株式よりもリスクが低い債券にしても同様。特に市場で流通している債券で利回りの高い時代に発行されたものは高い金利が期待できるため人気が高まる。当然価格も高くなるという次第。
金利が高いときと低いときの、余剰資金を持つ人の行動(金融機関に預貯金をするか、それとも株式や債券を購入するか)
●思惑通りにいかないのが難しいところ
もちろん金利を上げた場合、まったく逆の現象が起きる。需要は減退し受け取り利息は増え、インフレ懸念は低下する。設備投資は減退するため、景気は抑制される。株価は下がる(リスクのある株式に投資するより、リスクの無い預貯金をした方がよい、という判断が働く。他に借入金を持つ企業の利子負担が増加し、利益が減るという考え)。
……というはずなのだが、経済は複雑怪奇、計算式で組み立てられたシミュレーションゲームとはワケが違い、思い通りにいかない場合が増えてきている。
例えば「金利が下がれば企業は借り入れをしてくれるだろう。そしてその借入金で事業を拡大し、景気を活性化してくれるだろう」という思惑。現状では企業の多くが事業拡大に備えて多額の余剰資金、あるいは低金利時代に借り入れた借入金を保有している。「金利の低下」が事業拡大のきっかけとなることは少なくなっている。また昨今の「金融危機」の状況においては、いくら政策金利を低くしても、一般の金融機関では査定の段階で貸し倒れリスクを考慮し、貸し出しそのものをしてくれない場合が増えている。
また、株価にしても他の要因で売られる=値が下がる状況が続くと、いくら「利回りがはるかに良いよ」と喧伝しても、株価自身の下落や減配懸念を嫌気し、買われることはなく、値が上がらない状態に陥ることになる。むしろ昨今では「金利が下がった」「上がった」という金融政策をしたこと自身のインパクトで、株価が大きく動くことの方が多い。

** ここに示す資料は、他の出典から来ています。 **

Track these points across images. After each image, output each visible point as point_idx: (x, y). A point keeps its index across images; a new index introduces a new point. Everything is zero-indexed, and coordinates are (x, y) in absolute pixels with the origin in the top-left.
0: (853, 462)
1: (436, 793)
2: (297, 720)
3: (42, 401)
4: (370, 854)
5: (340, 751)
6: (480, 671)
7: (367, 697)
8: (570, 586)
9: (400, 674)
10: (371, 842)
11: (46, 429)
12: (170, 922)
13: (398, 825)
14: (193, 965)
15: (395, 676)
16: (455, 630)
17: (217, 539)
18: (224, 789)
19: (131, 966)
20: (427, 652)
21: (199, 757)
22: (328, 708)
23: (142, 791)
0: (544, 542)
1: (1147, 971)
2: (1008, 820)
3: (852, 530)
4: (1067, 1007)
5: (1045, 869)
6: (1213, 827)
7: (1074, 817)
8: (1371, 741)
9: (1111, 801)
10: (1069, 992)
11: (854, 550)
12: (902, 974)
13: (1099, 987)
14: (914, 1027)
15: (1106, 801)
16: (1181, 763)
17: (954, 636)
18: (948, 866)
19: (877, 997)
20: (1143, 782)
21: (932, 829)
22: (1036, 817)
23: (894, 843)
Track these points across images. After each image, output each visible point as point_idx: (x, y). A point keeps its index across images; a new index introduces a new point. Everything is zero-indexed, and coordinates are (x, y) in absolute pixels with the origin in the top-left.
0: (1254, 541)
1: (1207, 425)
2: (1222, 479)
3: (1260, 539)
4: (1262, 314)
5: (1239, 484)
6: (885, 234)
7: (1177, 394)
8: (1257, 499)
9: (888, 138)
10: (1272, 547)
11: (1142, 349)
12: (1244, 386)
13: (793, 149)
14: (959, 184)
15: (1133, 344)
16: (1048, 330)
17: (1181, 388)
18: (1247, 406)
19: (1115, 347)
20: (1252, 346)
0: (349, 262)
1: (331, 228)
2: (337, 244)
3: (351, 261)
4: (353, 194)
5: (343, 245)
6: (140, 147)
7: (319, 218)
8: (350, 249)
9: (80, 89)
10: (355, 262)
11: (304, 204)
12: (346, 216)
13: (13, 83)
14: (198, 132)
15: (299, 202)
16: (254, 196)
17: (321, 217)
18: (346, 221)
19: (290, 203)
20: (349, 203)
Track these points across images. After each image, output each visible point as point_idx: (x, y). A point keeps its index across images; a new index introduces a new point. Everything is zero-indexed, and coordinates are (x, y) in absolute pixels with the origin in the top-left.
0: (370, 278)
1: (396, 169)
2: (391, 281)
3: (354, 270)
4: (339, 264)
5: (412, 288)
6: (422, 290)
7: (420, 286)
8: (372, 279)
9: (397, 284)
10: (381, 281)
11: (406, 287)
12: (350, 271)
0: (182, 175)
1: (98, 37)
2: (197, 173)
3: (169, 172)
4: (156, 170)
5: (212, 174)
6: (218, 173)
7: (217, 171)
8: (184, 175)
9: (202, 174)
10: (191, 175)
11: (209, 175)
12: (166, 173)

金利には他にも、他国からの資金の流入を画策するために引き上げたり(「わが国で預金をすればこれだけ利息がつきますよ」という宣伝ができる。デフォルト懸念のある国ではもちろん金利を高くしなければお金が集まらないので、べらぼうな金利になることも多い)、逆に金利を下げて借り入れしてくれるようにうながすということも行われる(こちらはむしろ結果論)。
「金利」については色々と奥が深く、調べればもっともっと色々なことが関係してくることが分かるはず。ニュースで「金利が~」などというセリフを耳にした時に、単純に「銀行の利率みたいなもんだな」で片付けても良いが、たまには自分の生活にどのような影響をもたらすのか、考えてみてはいかがだろうか。